Which is how I find myself sitting across from him in one of the red vinyl booths at Honey’s, a sweating diet Coke in front of me, listening to the dwarf sing “Dancing Queen,” a not entirely unpleasant experience.

“I just need to know,” Chaz is saying into his bottle of beer. “I know it sounds stupid, but… I mean… do you think I did something to… turn her?”

“What? Of course not,” I cry. “Chaz! Come on. No.”

“Well, what happened then?” he demands. “I mean, a person isn’t straight one day and then gay the next. Unless maybe I did something to make her—”

“You didn’t,” I say. “Chaz. Trust me. You didn’t. It’s exactly like Shari explained to you. She just fell in love with someone else. And that person just happens to be another woman. It’s no different than if she’d met some other guy she ended up falling for instead of you.”

“Uh,” Chaz says. “It’s different.”

“It’s not,” I say. “It’s still love. Love does crazy things to people. You can’t blame yourself. I know Shari doesn’t blame you. She still loves you. She told you that, right?”

Chaz grimaces. “She mentioned it.”

“Well, it’s true. She does still love you. Just, you know. Not romantically anymore. It happens, Chaz.”

“So you’re saying,” Chaz says slowly, “that I could, conceivably, fall in love with a guy sometime?”

“Conceivably,” I say. Although to tell the truth I really can’t picture Chaz in a homosexual relationship. Or, rather, I can’t picture any of the homosexual guys I’ve known (and dated) actually wanting to be in a relationship with Chaz, seeing as how his fashion sense is less than minimal and he does have an alarming enthusiasm for college basketball and not much interest in home furnishings. I have a much easier time picturing Luke comfortably nesting with another man.
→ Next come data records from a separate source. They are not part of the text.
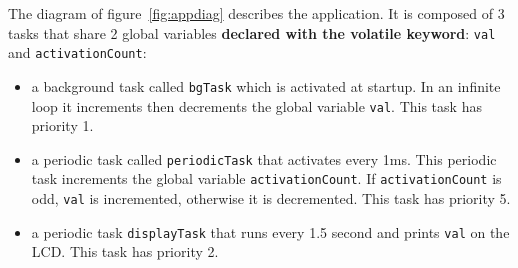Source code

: \documentclass[11pt]{report}
\begin{document}
The diagram of figure~\ref{fig:appdiag} describes the application.
It is composed of 3 tasks that share 2 global variables {\bf declared with the volatile keyword}: \texttt{val} and \texttt{activationCount}:
\begin{itemize}
\item a background task called \texttt{bgTask} which is activated at startup. In an infinite loop it increments then decrements the global variable \texttt{val}. This task has priority 1.
\item a periodic task called \texttt{periodicTask} that activates every 1ms. This periodic task increments the global variable \texttt{activationCount}. If \texttt{activationCount} is odd, \texttt{val} is incremented, otherwise it is decremented. This task has priority 5.
\item a periodic task \texttt{displayTask} that runs every 1.5 second and prints \texttt{val} on the LCD. This task has priority 2.
\end{itemize}

\def\alarm#1#2{
  \node[alarm](#1) [#2] {};
  \coordinate (a) at ($(#1.north)$);
  \coordinate (b) at ($(#1.north east)$);
  \coordinate (c) at ($(#1.north west)$);
  \coordinate (d) at ($(#1)$);
  \draw[thick] ($(a)+(-0.1,0)$) rectangle ($(a)+(0.1,0.1)$);
  \draw[rotate=-45,thick] ($(b)+(-0.05,0)$) rectangle ($(b)+(0.05,0.1)$);
  \draw[rotate=45,thick] ($(c)+(-0.05,0)$) rectangle ($(c)+(0.05,0.1)$);
  \draw ($(d)+(0.3,0)$) -- (d) -- ($(d)+(0,0.3)$);
  \node [font=\scriptsize,below=0.5mm of #1] {{\em Alarm}}
}

\def\sharedvar#1#2#3{
  \node (#1) [#2] {#1};
  \coordinate (a) at ($(#1.north #3) + (0,0.2)$);
  \coordinate (b) at ($(#1.south #3) + (0,-0.2)$);
  \draw[ultra thick] (a) -- (b);
  \draw ($(a)+(-0.1,0)$) -- ($(a)+(0.1,0)$);
  \draw ($(b)+(-0.1,0)$) -- ($(b)+(0.1,0)$)
}

\def\varrect#1{
  \draw ($(#1.south west)$) rectangle ($(#1.north east)$)
}
\end{document}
“Have you ?” Chaz wants to know.

“Have I what?” I glance at the clock above the bar. I really need to get to the shop. I have about a million ideas for Jill’s dress and my fingers are itching to get started on them.

“Ever been in love with a woman.”

“Well,” I say slowly. “There are a lot of women in my life I’ve really admired, and wanted to be like, and wanted to get to know better. But not, you know,sexually .”

Chaz is scraping the label off his beer bottle with a thumbnail. “And you and Shari never… er… experimented?”

“Chaz!” I throw my coaster at him. “No! Ew! You and Luke are exactly alike. That’s it, I’m leaving—”

“What?” he cries, looking truly alarmed as he catches my arm before I’ve made my way completely off the end of the bench. “I was just asking! I thought maybe, you know, all girls do that kind of stuff—”

“Well, they don’t,” I inform him. “Not that there’s anything wrong with it. Now let go of my arm, I have to get to work.”

“You just came from work,” he points out.

“My other job,” I say. “At the bridal shop. We have a really big new job, and I want to get started on it.”

“You really like this wedding stuff, don’t you?” he says as, over on the karaoke stage, the dwarf switches from Abba to a little Ashlee Simpson, declaring that, despite what everybody thinks, he didn’t steal my boyfriend. “You really believe in it… the happy ending, the rice… the whole thing.”

“Yeah,” I say. “Of course I do. And I know you’re sad right now, Chaz—and you have every right to be. But someday it will happen for you—I promise. Just like it’s going to happen for me, too.” Maybe sooner than anyone thinks.

“Well, I hope you’re not still counting on making it happen with Mr. Woodland Creature,” Chaz says.